[Start of section]
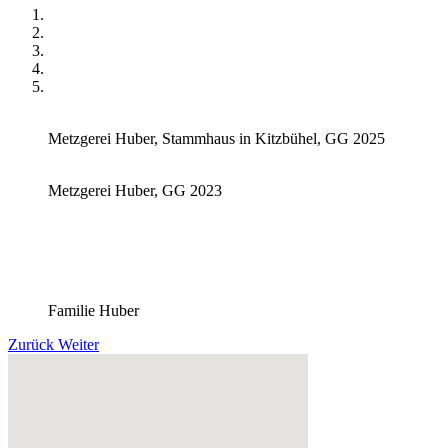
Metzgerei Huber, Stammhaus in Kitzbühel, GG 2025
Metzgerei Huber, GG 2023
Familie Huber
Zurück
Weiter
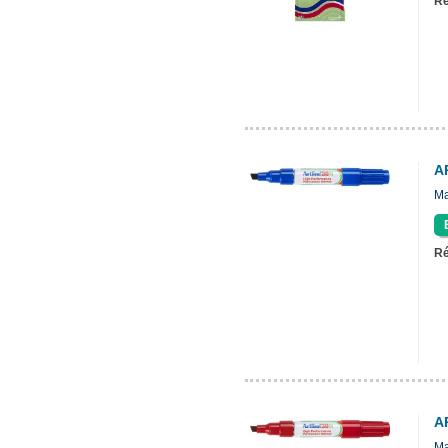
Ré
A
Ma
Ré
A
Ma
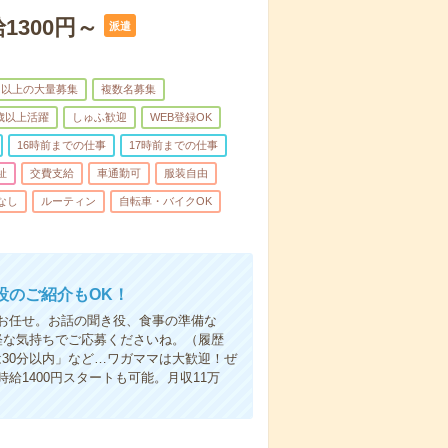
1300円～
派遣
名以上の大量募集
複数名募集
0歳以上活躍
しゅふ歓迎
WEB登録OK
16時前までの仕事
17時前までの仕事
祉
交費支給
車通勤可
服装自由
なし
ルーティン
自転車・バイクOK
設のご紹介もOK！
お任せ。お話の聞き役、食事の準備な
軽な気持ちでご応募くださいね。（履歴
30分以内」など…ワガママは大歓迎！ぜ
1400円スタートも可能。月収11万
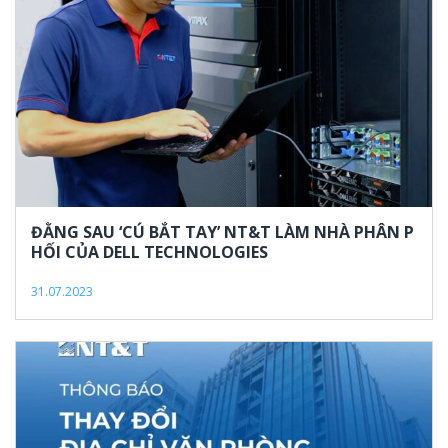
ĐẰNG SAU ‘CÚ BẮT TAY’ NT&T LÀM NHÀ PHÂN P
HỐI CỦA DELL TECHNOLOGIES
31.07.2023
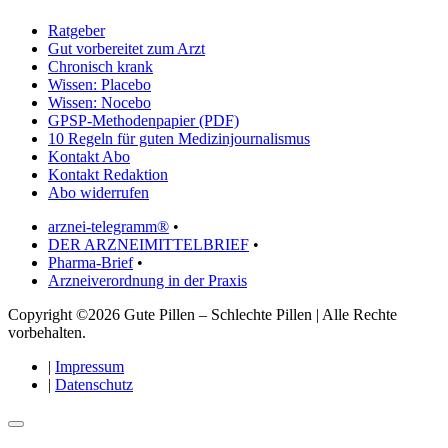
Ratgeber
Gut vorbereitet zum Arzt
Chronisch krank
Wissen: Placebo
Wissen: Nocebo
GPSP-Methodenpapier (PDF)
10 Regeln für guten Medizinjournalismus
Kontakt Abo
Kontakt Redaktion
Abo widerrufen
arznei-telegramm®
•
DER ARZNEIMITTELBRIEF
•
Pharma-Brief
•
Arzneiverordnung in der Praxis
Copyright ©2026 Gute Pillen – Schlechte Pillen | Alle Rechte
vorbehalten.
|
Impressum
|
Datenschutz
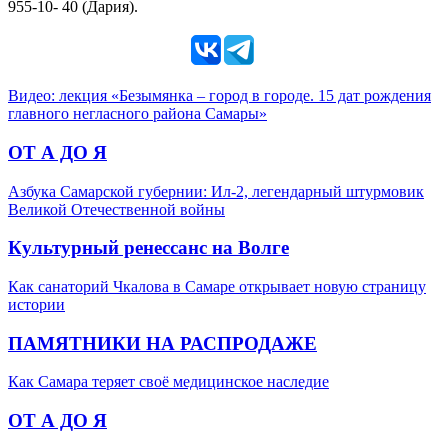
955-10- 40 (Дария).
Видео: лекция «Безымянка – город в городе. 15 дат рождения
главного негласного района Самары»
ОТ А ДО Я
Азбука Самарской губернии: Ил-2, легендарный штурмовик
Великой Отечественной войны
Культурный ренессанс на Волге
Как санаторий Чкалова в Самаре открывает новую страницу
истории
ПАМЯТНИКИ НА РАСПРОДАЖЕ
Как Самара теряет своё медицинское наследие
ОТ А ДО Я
[End of section]
[Start of section]
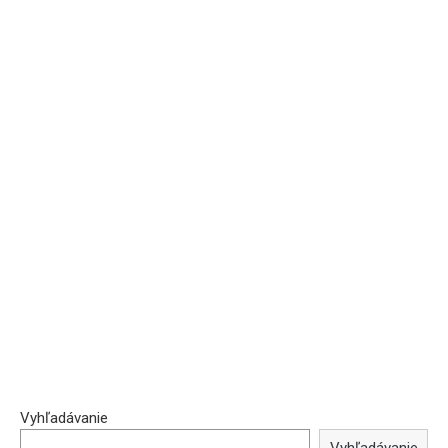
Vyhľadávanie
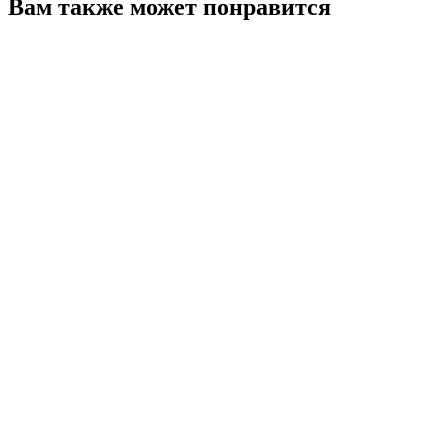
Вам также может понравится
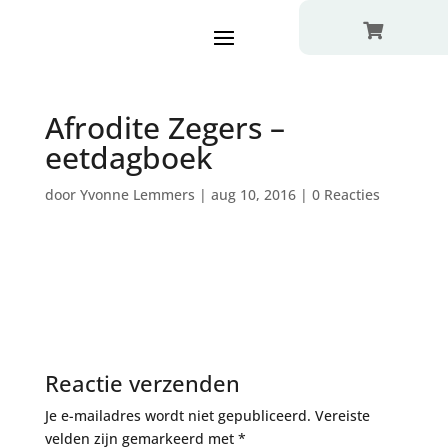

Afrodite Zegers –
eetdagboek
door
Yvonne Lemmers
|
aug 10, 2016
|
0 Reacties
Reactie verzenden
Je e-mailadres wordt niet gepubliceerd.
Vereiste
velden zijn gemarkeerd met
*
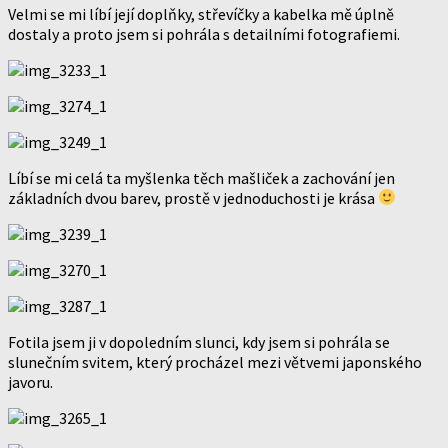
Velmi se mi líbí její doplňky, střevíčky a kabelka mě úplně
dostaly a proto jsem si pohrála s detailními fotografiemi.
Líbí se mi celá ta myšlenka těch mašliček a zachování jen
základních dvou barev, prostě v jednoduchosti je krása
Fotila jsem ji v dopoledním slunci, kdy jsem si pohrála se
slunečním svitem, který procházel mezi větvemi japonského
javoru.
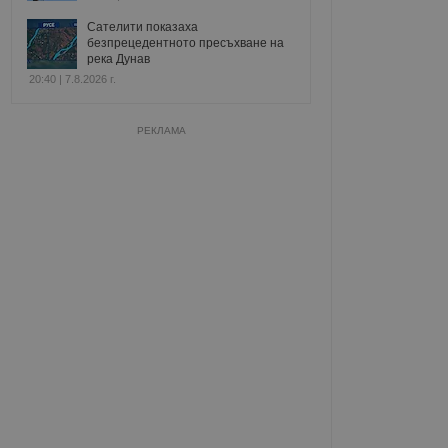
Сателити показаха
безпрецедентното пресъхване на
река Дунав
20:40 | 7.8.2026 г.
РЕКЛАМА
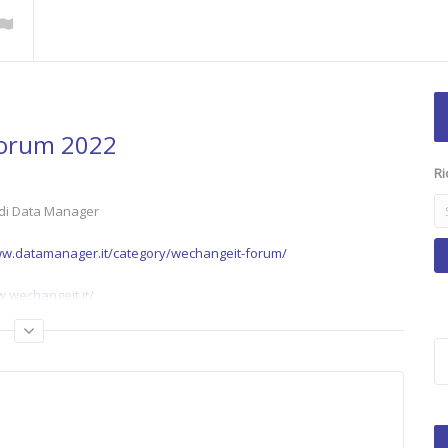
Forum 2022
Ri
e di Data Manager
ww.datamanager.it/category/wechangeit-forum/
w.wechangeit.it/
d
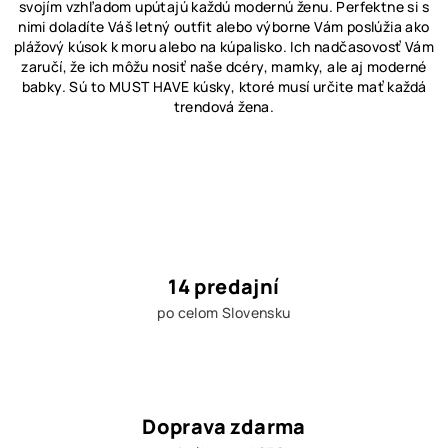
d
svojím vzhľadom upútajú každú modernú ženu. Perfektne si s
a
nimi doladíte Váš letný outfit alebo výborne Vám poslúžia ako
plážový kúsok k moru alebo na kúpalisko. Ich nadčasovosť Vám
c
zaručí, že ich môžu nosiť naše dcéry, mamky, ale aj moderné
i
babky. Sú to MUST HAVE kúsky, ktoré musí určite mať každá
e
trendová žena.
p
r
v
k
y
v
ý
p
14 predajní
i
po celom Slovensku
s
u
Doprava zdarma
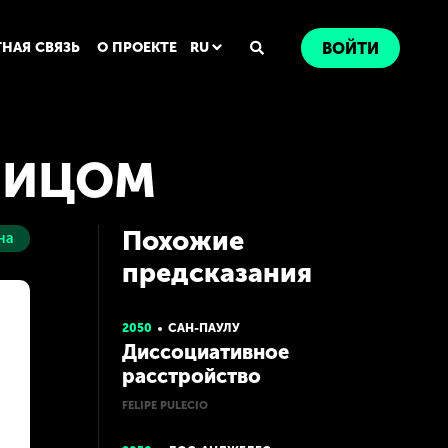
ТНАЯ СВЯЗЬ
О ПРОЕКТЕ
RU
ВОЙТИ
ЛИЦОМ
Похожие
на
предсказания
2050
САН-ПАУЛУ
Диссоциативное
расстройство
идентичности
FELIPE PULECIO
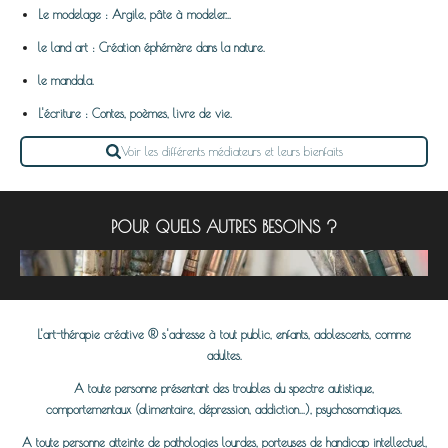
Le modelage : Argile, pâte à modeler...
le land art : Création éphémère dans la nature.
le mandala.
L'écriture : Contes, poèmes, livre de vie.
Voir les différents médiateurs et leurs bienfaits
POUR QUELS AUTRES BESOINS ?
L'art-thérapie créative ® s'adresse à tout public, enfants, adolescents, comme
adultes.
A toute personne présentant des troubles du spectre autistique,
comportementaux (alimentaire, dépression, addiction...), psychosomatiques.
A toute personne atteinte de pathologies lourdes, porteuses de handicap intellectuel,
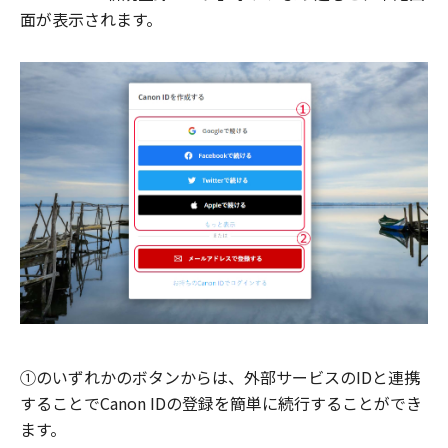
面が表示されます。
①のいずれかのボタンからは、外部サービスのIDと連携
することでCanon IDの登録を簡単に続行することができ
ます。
[End of section]
Task description> An exact copy of the lines above from the one with "Metzgerei Huber, Stammhaus" up to and including the one with "Великой Отечественной войны" is required; reproduce only those lines, omitting all pictures.

Solution to this task>
Metzgerei Huber, Stammhaus in Kitzbühel, GG 2025
Metzgerei Huber, GG 2023
Familie Huber
Zurück
Weiter
Ré
A
Ma
Ré
A
Ma
1300円～
派遣
名以上の大量募集
複数名募集
0歳以上活躍
しゅふ歓迎
WEB登録OK
16時前までの仕事
17時前までの仕事
祉
交費支給
車通勤可
服装自由
なし
ルーティン
自転車・バイクOK
設のご紹介もOK！
お任せ。お話の聞き役、食事の準備な
軽な気持ちでご応募くださいね。（履歴
30分以内」など…ワガママは大歓迎！ぜ
1400円スタートも可能。月収11万
ĐẰNG SAU ‘CÚ BẮT TAY’ NT&T LÀM NHÀ PHÂN P
HỐI CỦA DELL TECHNOLOGIES
31.07.2023
Ratgeber
Gut vorbereitet zum Arzt
Chronisch krank
Wissen: Placebo
Wissen: Nocebo
GPSP-Methodenpapier (PDF)
10 Regeln für guten Medizinjournalismus
Kontakt Abo
Kontakt Redaktion
Abo widerrufen
arznei-telegramm®
•
DER ARZNEIMITTELBRIEF
•
Pharma-Brief
•
Arzneiverordnung in der Praxis
Copyright ©2026 Gute Pillen – Schlechte Pillen | Alle Rechte
vorbehalten.
|
Impressum
|
Datenschutz
955-10- 40 (Дария).
Видео: лекция «Безымянка – город в городе. 15 дат рождения
главного негласного района Самары»
ОТ А ДО Я
Азбука Самарской губернии: Ил-2, легендарный штурмовик
Великой Отечественной войны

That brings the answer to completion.